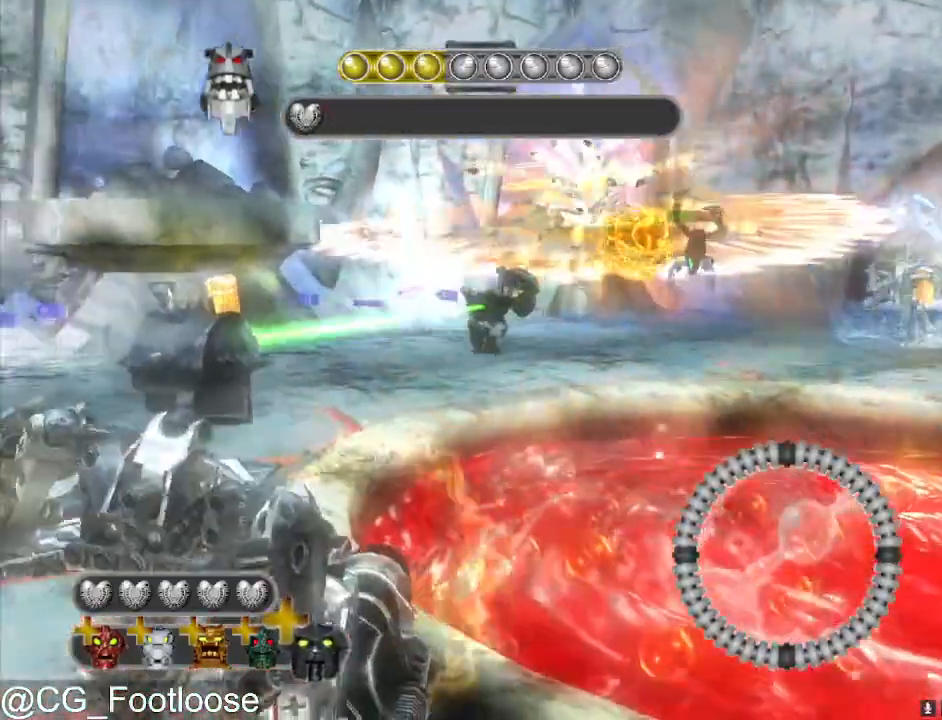
{"keys": ["d"], "mouse": ["left"], "events": [[417, "mouse_left", "down"]]}
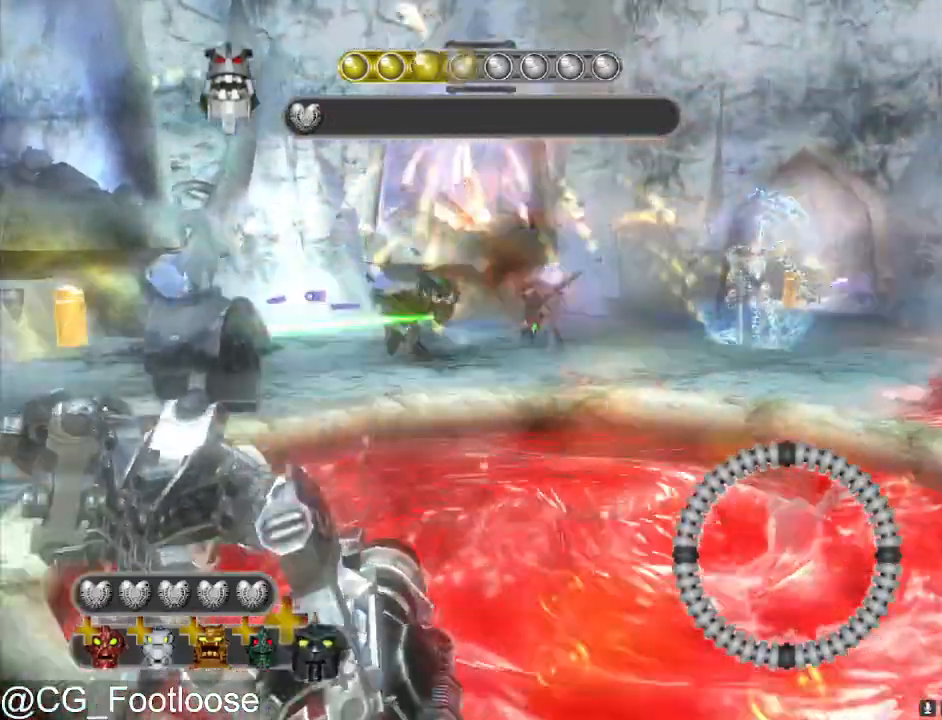
{"keys": ["a"], "mouse": [], "events": [[67, "a", "down"], [67, "d", "up"], [150, "mouse_left", "up"]]}
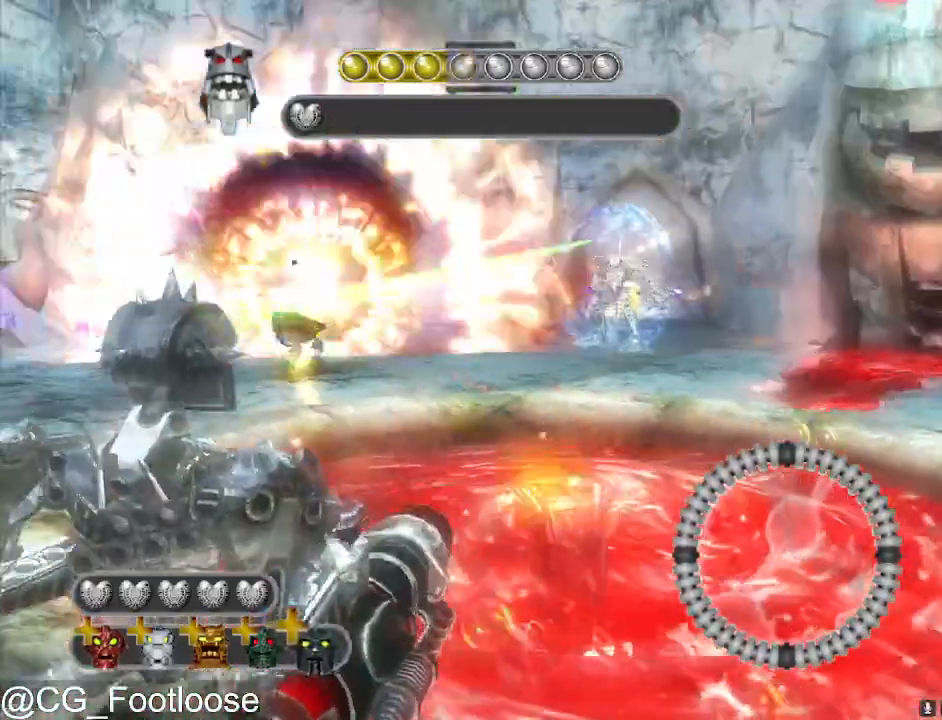
{"keys": ["d"], "mouse": [], "events": [[67, "a", "up"], [67, "d", "down"]]}
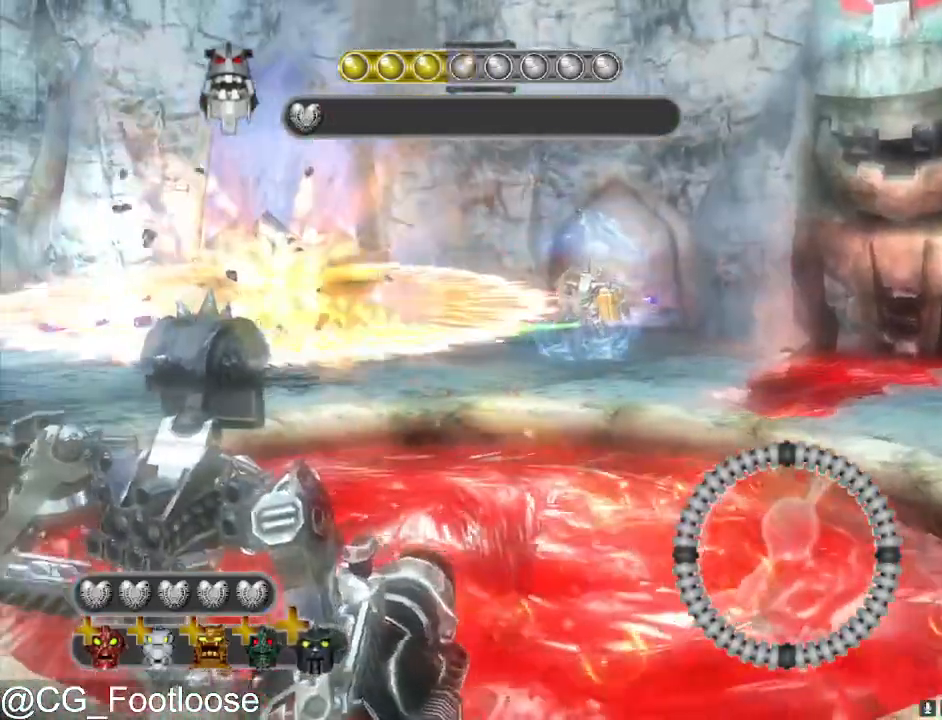
{"keys": ["d"], "mouse": [], "events": [[33, "a", "down"], [33, "d", "up"], [233, "mouse_left", "down"], [367, "mouse_left", "up"], [467, "a", "up"], [467, "d", "down"]]}
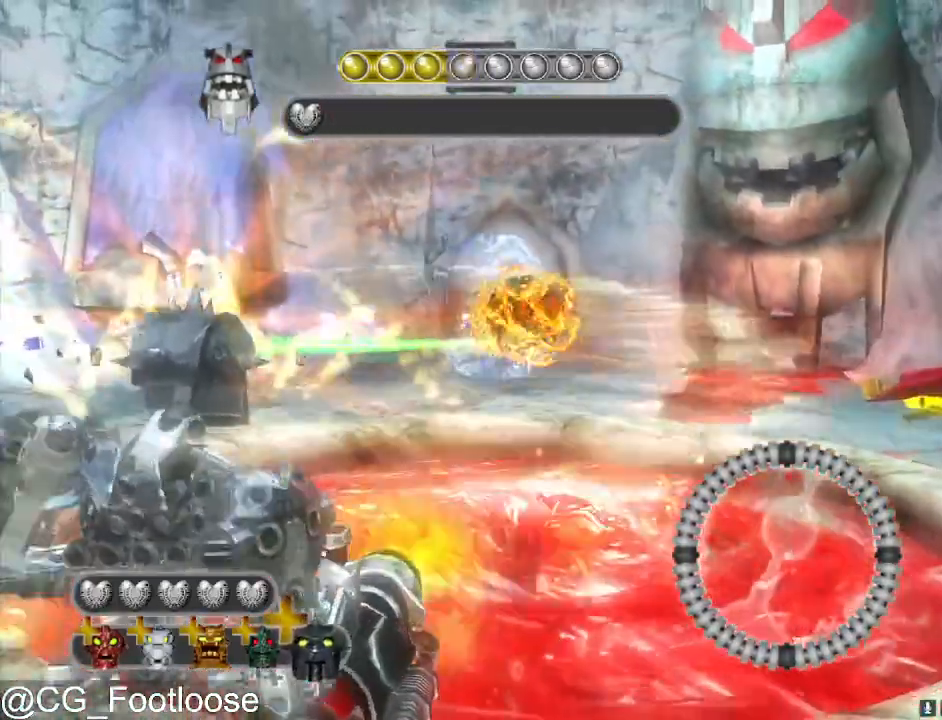
{"keys": ["a"], "mouse": [], "events": [[433, "a", "down"], [483, "d", "up"]]}
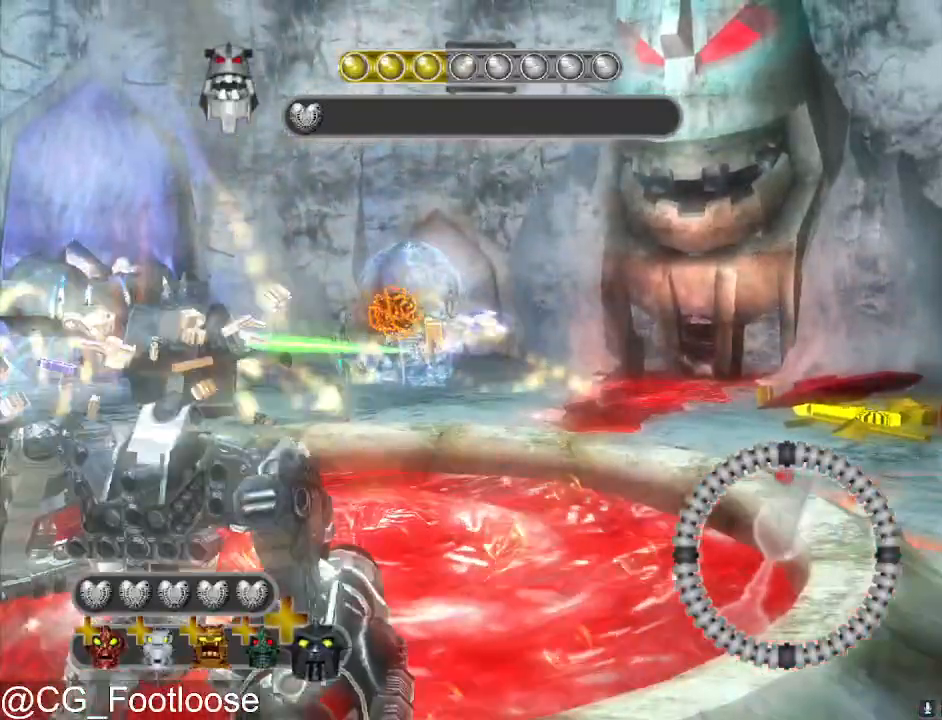
{"keys": ["d"], "mouse": ["left"], "events": [[300, "mouse_left", "down"], [400, "a", "up"], [400, "d", "down"]]}
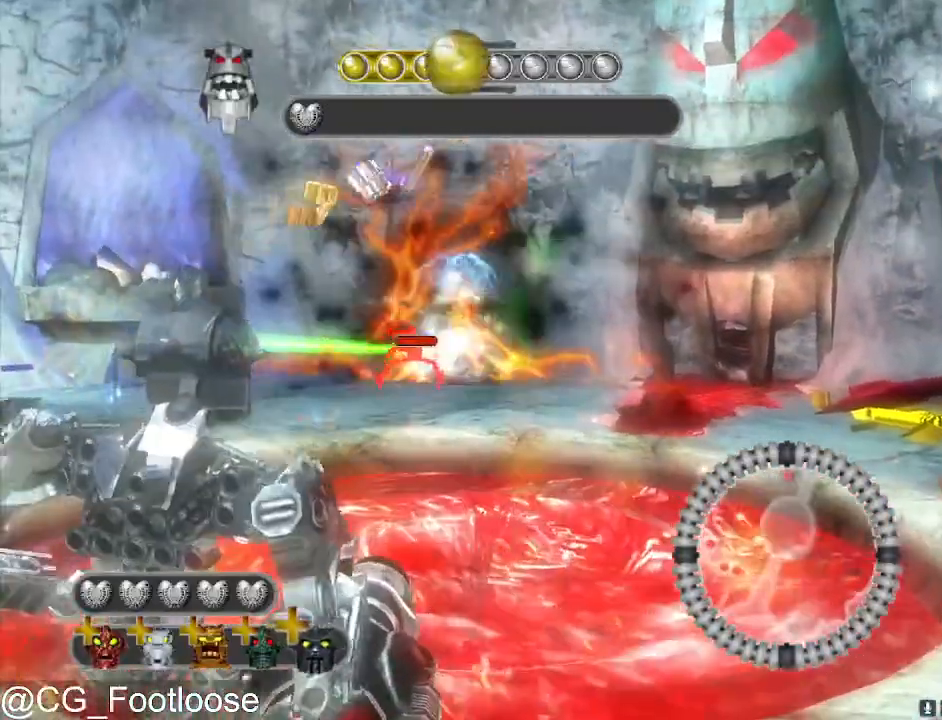
{"keys": ["a"], "mouse": [], "events": [[50, "mouse_left", "up"], [233, "a", "down"], [267, "d", "up"]]}
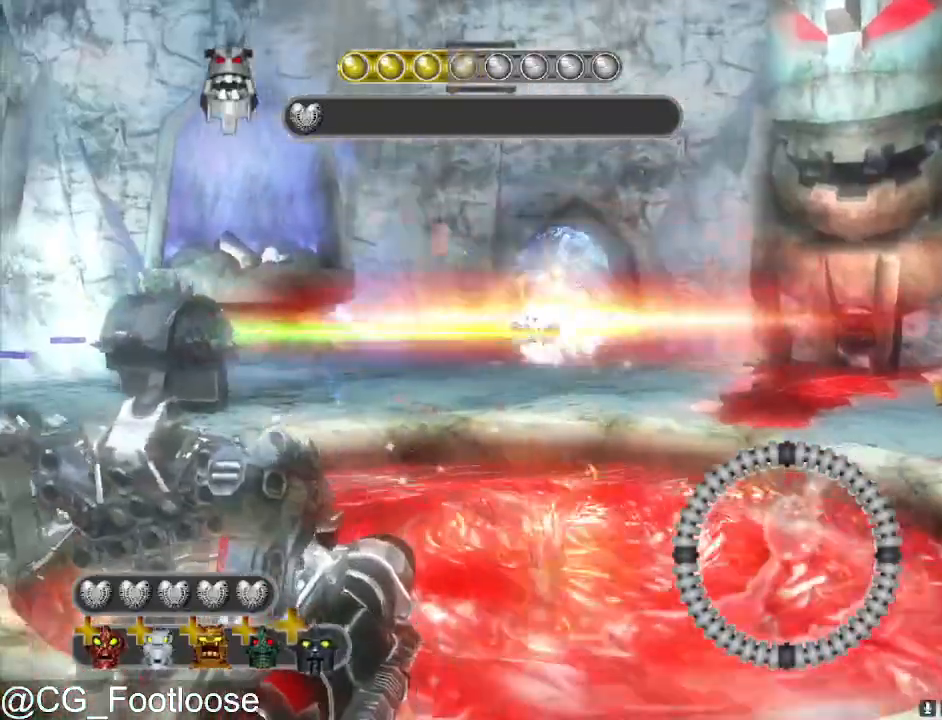
{"keys": ["d"], "mouse": [], "events": [[100, "a", "up"], [100, "d", "down"], [150, "mouse_left", "down"], [300, "mouse_left", "up"]]}
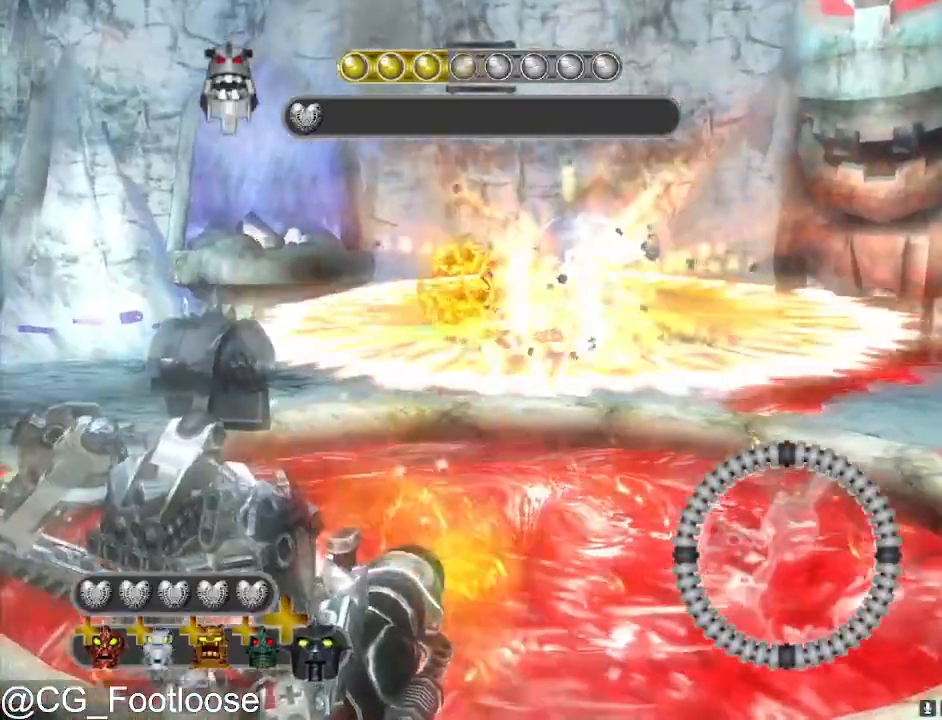
{"keys": ["d"], "mouse": [], "events": [[33, "a", "down"], [67, "d", "up"], [350, "d", "down"], [400, "a", "up"]]}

----------------------------------------

ASSIGNED TASK
Print out the material word for word, omitting the pictures.

SOLUTION BELOW
{"keys": ["d"], "mouse": ["left"], "events": [[417, "mouse_left", "down"]]}
{"keys": ["a"], "mouse": [], "events": [[67, "a", "down"], [67, "d", "up"], [150, "mouse_left", "up"]]}
{"keys": ["d"], "mouse": [], "events": [[67, "a", "up"], [67, "d", "down"]]}
{"keys": ["d"], "mouse": [], "events": [[33, "a", "down"], [33, "d", "up"], [233, "mouse_left", "down"], [367, "mouse_left", "up"], [467, "a", "up"], [467, "d", "down"]]}
{"keys": ["a"], "mouse": [], "events": [[433, "a", "down"], [483, "d", "up"]]}
{"keys": ["d"], "mouse": ["left"], "events": [[300, "mouse_left", "down"], [400, "a", "up"], [400, "d", "down"]]}
{"keys": ["a"], "mouse": [], "events": [[50, "mouse_left", "up"], [233, "a", "down"], [267, "d", "up"]]}
{"keys": ["d"], "mouse": [], "events": [[100, "a", "up"], [100, "d", "down"], [150, "mouse_left", "down"], [300, "mouse_left", "up"]]}
{"keys": ["d"], "mouse": [], "events": [[33, "a", "down"], [67, "d", "up"], [350, "d", "down"], [400, "a", "up"]]}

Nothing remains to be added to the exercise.